The plaintiff immediately filed a post-trial motion to enforce the settlement agreement, which the trial court granted after rejecting the defendant’s argument that the offer lapsed because it was not accepted in a reasonable amount of time. Slip Op. at 9. The trial court, with the approval by the appellate court, treated the question as one of fact and found in favor of the plaintiff. In Moore, the court determined, the two-hour delay between Donegal’s offer and Moore’s acceptance was also a question of fact. Since Donegal had requested a jury trial, the question of fact should have gone to the jury. 

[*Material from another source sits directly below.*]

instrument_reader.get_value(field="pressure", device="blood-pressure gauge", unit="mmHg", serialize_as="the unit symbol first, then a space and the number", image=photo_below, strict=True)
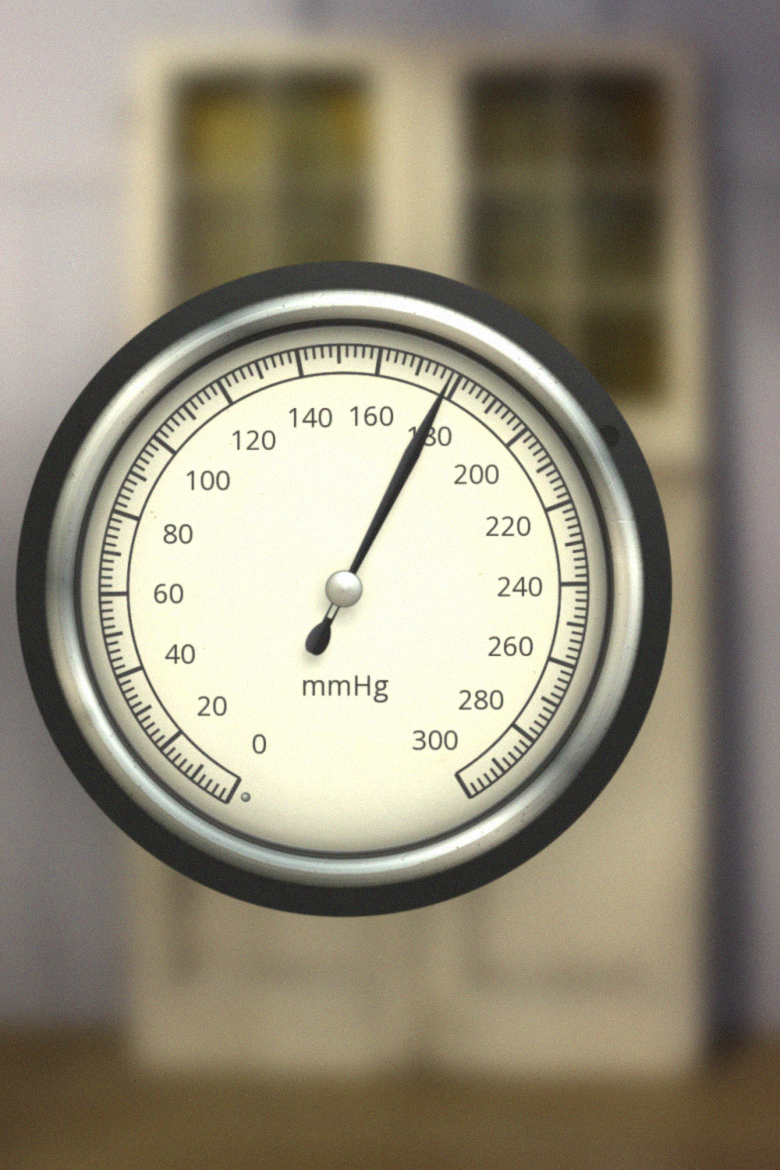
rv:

It is not entirely clear from Moore how the matter would have been handled had Moore, like the plaintiff in Yaros, filed a motion to enforce the settlement agreement with the trial court rather than pursuing it as a separate cause of action in the district court. The court mentioned that Moore’s attorney did, in fact, bring the issue to the original trial judge before verdict, “but the court refused to address it.” Slip Op. at 3. Had it been handled by motion (rather than by mention) and determined by the original trial court, presumably as a matter of fact as in Yaros, Donegal’s right to have the matter tried to a jury might have been defeated. See David v. Warwell, 86 Md. App. 306 (1991) (“It is well established that this Court has inherent power to summarily enforce settlement agreements entered into in an action pending before it…,” quoting Mungin v. Calmar Steamship Corp., 342 F. Supp. 484 (D. Md. 1972)). What is clear from Moore is that in-trial offers and demands, perhaps even all offers and demands, should be time limited so as to avoid having a jury determine whether an open-ended offer was accepted before it lapsed.